───── Texte extrait ─────

Wendy Villanueva n'était pas dans le parc de l'arrondissement Montréal-Nord le jour où son frère cadet est tombé sous les balles d'un policier, mais un an plus tard, le drame pèse toujours pour elle et sa famille.

Depuis que Fredy Villanueva, âgé de 18 ans, a été tué le 9 août 2008, une bonne part de la vie de ses proches a été interrompue.

Les membres du clan Villanueva ont notamment mis de côté leur rêve d'ouvrir un atelier de réparation de voiture - un projet dans lequel Fredy aurait joué un rôle de premier plan. «Nous sommes vraiment détruits, nous sommes vraiment brisés en mille morceaux», a laissé tomber Wendy Villanueva, cette semaine, les yeux plein d'eau.

«Ils ont pris la vie de mon frère, c'était le bébé de la famille. On ne peut pas trouver la paix à cause de cela», a affirmé la jeune femme de 26 ans, à quelques mètres du lieu où son frère a perdu la vie un an plus tôt, presque jour pour jour.

Au lendemain de la mort de Fredy Villanueva, des centaines de personnes avaient pris d'assaut les rues de Montréal-Nord, lors d'une manifestation qui a dégénéré une fois la nuit tombée.

Certains manifestants ont incendié des voitures qui se trouvaient dans le stationnement de la caserne de pompiers du quartier, pillé des magasins et lancé des projectiles en direction de la police. Un agent avait été blessé à la jambe.

─────

Consigne A:
D'après l'article sur la mort de Fredy Villanueva, pour quelle raison Wendy Villanueva dit-elle que sa famille ne peut pas trouver la paix ? Répondez en une à trois phrases.
Consigne B:
Reprenez l'article sur la mort de Fredy Villanueva à la suite de sa dernière phrase et poursuivez-le.

───── Données affichées ─────

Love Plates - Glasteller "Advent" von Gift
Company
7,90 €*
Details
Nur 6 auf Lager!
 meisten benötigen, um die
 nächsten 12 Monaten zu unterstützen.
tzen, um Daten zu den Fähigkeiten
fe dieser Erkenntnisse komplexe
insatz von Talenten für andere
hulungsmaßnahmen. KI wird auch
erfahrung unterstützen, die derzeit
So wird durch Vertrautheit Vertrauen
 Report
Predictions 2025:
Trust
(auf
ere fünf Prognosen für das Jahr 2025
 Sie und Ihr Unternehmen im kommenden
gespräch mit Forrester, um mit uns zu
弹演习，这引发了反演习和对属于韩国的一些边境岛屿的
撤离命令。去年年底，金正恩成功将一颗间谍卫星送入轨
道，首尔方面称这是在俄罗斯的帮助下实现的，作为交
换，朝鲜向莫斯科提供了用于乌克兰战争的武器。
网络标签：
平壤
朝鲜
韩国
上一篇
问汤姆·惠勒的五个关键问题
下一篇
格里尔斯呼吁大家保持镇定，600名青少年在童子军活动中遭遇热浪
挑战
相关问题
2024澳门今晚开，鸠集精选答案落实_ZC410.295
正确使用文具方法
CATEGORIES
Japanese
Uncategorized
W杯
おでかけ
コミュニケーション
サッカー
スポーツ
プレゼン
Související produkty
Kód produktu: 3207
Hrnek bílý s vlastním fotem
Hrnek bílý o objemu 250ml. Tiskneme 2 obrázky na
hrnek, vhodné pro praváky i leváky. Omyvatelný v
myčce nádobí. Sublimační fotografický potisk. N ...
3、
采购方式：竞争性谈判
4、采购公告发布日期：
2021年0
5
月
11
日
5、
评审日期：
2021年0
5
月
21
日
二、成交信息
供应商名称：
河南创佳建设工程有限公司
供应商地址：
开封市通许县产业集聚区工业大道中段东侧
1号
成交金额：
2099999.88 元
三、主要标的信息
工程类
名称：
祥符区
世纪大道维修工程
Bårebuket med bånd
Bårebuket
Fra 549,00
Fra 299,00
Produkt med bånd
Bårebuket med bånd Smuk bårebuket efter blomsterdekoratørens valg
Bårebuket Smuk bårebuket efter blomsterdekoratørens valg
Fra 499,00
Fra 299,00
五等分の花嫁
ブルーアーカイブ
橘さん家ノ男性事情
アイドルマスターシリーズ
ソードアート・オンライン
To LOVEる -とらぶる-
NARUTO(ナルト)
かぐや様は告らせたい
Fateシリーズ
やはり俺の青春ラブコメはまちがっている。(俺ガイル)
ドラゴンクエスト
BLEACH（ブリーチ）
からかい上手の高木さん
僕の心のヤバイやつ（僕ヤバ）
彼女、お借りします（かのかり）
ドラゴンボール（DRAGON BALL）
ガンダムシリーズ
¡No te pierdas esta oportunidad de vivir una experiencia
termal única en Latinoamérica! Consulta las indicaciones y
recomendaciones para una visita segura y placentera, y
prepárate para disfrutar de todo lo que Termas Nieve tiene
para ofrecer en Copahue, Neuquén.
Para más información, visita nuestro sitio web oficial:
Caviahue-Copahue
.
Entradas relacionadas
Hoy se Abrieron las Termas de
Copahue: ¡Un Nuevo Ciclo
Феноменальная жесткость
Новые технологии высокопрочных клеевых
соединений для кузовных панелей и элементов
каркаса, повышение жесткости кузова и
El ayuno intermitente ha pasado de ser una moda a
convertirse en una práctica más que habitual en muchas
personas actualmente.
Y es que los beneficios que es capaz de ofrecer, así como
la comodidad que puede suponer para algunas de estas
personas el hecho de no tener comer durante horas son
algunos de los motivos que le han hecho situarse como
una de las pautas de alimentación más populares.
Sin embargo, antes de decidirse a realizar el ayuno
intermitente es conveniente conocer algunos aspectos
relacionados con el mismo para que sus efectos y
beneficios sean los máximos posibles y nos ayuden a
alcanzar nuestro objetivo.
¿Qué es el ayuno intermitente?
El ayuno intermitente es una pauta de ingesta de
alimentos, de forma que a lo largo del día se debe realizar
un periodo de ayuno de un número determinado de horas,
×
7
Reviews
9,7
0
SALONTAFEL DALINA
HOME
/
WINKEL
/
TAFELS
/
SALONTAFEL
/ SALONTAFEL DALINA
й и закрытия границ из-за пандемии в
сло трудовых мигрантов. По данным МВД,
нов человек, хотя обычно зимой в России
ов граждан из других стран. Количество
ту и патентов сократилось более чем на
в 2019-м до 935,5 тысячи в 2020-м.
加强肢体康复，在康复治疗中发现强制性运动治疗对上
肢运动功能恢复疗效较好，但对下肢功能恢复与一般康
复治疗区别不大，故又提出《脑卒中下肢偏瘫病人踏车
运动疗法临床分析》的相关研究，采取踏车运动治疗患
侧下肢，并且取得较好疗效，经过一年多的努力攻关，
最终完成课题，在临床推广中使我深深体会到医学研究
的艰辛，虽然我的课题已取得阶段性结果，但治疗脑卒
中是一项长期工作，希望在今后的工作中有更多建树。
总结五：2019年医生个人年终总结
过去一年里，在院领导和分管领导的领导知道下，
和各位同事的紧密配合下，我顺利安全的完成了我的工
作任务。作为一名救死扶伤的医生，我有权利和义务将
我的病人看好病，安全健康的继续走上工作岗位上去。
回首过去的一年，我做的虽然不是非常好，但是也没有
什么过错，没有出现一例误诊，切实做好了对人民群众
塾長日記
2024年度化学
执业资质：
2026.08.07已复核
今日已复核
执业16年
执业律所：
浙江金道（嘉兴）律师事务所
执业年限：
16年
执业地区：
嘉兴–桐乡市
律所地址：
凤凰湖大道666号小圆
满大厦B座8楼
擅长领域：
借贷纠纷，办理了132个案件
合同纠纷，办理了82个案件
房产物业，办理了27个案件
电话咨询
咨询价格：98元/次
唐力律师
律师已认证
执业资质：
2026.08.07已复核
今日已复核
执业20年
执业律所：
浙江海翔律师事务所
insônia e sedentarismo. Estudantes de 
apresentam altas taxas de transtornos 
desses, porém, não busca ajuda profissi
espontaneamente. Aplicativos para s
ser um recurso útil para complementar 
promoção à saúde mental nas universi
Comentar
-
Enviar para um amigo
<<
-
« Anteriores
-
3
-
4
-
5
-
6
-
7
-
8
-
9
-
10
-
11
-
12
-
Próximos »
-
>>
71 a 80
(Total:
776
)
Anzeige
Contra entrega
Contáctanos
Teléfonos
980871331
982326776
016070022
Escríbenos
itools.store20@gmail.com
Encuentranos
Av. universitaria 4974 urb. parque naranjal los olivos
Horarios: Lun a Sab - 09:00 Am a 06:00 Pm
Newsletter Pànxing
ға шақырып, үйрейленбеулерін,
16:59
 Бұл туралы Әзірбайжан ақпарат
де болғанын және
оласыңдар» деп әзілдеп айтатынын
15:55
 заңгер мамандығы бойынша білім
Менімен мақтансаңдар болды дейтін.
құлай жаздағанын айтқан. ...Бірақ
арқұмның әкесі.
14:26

─────

Votre réponse A:
Wendy Villanueva affirme que sa famille ne peut pas trouver la paix parce qu'on a pris la vie de son frère Fredy. Il était le bébé de la famille.

Votre réponse B:
Les procureurs ont depuis conclu que les agents Jean-Loup Lapointe, qui a abattu Villanueva, et Stéphanie Pilotte avaient agi avec une force justifiée lorsqu'ils ont ouvert le feu en direction des jeunes, qui n'étaient pas armés. Outre Villanueva, deux autres jeunes hommes ont été blessés. Les deux policiers n'ont fait face à aucune accusation criminelle.

L'agent Lapointe a insisté pour dire qu'il avait appuyé sur la détente pour se protéger et pour protéger sa collègue, après qu'ils eurent été attaqués en tentant d'arrêter le frère aîné de Fredy Villanueva, Dany.

Au mois de mai, l'enquête du coroner avait été suspendue indéfiniment lorsque le juge a émis des doutes quant à l'objectivité des audiences, après que plusieurs témoins clés eurent fait savoir qu'ils n'y participeraient pas. La famille Villanueva et ses supporteurs avaient indiqué qu'ils ne prendraient pas part à l'enquête si le gouvernement n'élargissait pas son mandat pour en faire une enquête publique, et si leurs frais d'avocats n'étaient pas entièrement payés.

Une entente a finalement été conclue à la mi-juillet, et l'enquête du coroner devrait reprendre à l'automne.

Mais à l'approche de l'anniversaire du tragique incident, les résidants de l'arrondissement du nord-est de Montréal affirment que les tensions entre les jeunes et la police demeurent vives, malgré les efforts des groupes communautaires.

Au mois de juin, des dizaines de jeunes ont lancé des pierres et des bouteilles en direction de policiers, dans le même parc où Villanueva avait perdu la vie. En s'enfuyant dans les rues, certains jeunes ont par la suite cassé des vitres et ont affronté des policiers anti-émeute.

«Il y a toujours un froid entre les jeunes et le service de police», a souligné Will Prosper, du regroupement Montréal-Nord Républik. «Je crois que le fossé qui a été créé l'an dernier est énorme. Ce n'est pas quelque chose qui peut être réglé en quelques mois.»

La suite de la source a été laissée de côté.